• **TASK**:
For the listing below, return the line containing "oordination and social confidence.", the line containing "The unit cell of", and all lines in between, exactly as written and nothing else.

• **PROVIDED MATERIAL**:
—————

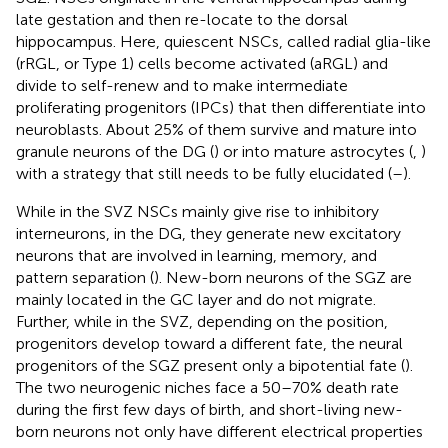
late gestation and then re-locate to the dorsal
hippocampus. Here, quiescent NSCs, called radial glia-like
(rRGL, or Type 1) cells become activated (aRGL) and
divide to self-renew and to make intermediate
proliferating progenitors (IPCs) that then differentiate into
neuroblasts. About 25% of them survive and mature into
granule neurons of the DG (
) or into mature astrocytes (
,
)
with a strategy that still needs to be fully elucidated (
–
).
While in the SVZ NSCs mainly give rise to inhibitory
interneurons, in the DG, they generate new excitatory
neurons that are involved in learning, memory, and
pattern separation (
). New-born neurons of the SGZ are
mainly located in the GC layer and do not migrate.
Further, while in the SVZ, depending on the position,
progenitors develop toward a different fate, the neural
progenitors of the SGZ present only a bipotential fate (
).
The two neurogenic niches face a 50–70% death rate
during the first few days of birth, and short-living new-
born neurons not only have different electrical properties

—————

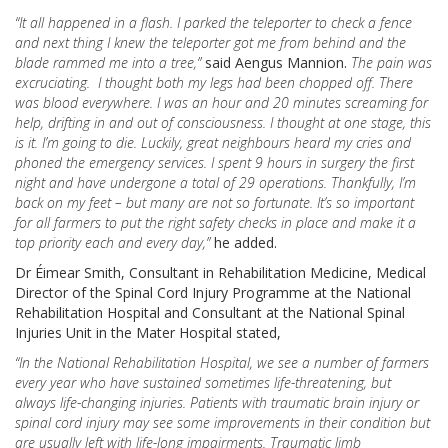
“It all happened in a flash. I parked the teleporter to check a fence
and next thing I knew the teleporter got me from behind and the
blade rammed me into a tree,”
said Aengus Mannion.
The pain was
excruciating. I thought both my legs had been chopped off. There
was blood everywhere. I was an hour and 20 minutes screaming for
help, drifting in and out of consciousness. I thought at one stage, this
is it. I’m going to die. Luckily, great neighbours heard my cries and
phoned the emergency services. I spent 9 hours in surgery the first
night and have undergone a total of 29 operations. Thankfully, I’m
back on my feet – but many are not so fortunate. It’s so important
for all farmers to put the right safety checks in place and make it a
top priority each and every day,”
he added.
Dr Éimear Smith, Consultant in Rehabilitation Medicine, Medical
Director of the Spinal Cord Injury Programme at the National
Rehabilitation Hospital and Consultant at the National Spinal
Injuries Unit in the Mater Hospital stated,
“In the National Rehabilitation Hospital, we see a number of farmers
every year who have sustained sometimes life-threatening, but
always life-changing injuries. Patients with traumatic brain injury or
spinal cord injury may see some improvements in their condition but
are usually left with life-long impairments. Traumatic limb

—————

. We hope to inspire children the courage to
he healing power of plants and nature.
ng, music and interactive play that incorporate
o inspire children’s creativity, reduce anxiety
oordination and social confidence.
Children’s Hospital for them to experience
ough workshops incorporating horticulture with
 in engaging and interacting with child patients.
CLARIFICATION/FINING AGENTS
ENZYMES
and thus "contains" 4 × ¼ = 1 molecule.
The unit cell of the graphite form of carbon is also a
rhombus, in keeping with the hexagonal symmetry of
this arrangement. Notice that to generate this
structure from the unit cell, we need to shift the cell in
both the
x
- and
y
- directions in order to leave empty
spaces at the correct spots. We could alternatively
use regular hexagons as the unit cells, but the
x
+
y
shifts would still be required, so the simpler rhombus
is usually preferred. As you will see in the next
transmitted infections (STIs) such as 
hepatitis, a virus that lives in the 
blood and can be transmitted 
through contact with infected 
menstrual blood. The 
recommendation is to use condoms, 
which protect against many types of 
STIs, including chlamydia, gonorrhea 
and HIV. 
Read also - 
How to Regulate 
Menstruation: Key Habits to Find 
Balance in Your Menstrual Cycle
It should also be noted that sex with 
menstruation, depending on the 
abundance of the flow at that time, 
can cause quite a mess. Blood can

—————

• **ANSWER BELOW**:
oordination and social confidence.
Children’s Hospital for them to experience
ough workshops incorporating horticulture with
 in engaging and interacting with child patients.
CLARIFICATION/FINING AGENTS
ENZYMES
and thus "contains" 4 × ¼ = 1 molecule.
The unit cell of the graphite form of carbon is also a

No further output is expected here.